Sur un an, les pertes des Bourses s’élèvent entre -20 et – 40 %, les petites Bourses s’en étant généralement mieux sorties que les grandes. Malgré cette chute spectaculaire, les Bourses ne sont pas encore particulièrement bon marché. Dans un contexte économique qui ne montre toujours pas de franche amélioration, les perspectives bénéficiaires ont en effet été revues en conséquence. Il est dès lors logique de vouloir payer beaucoup moins pour des sociétés qui auparavant offraient des perspectives nettement plus alléchantes.

Euronext Bruxelles, Londres et Sydney restent pour l’instant les plus attrayantes en termes de valorisation.

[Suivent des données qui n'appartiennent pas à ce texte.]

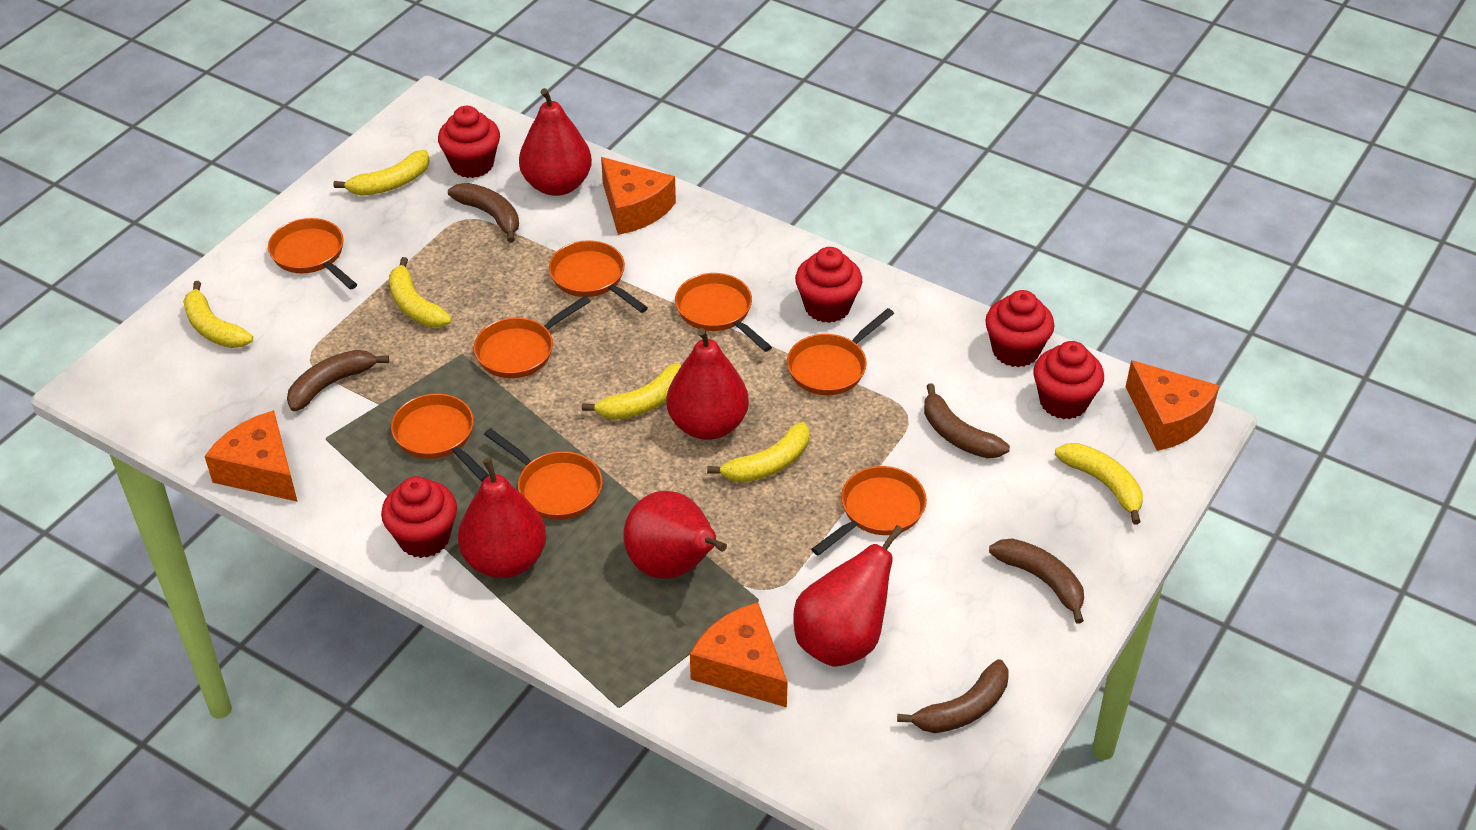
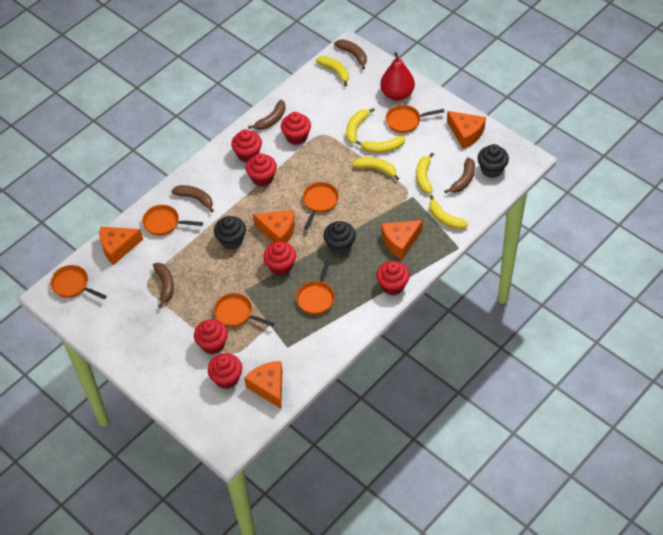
black cupcake: 0 -> 3
orange cheese: 4 -> 5
orange pan: 8 -> 6
red cupcake: 5 -> 7
red pear: 5 -> 1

Plus étonnante à première vue est l’évolution des valeurs pétrolières. On pourrait en effet penser que les tensions au Moyen-Orient et la forte hausse du prix du baril qui s’ensuit auraient été de nature à faire monter leurs cours. En réalité, l’explosion du brut réduit fortement les marges dans le raffinage. En outre, plusieurs compagnies ont revu leurs objectifs de production à la baisse et, en cas de nouvelle récession économique, si le conflit s’avère plus long que prévu, la demande et le prix du pétrole reflueront.

L’investissement en Bourse reste donc plus délicat que jamais et s’il y a certainement des affaires à faire, elles ne sont pas aussi nombreuses qu’on pourrait l’imaginer. La plus haute sélectivité reste de rigueur!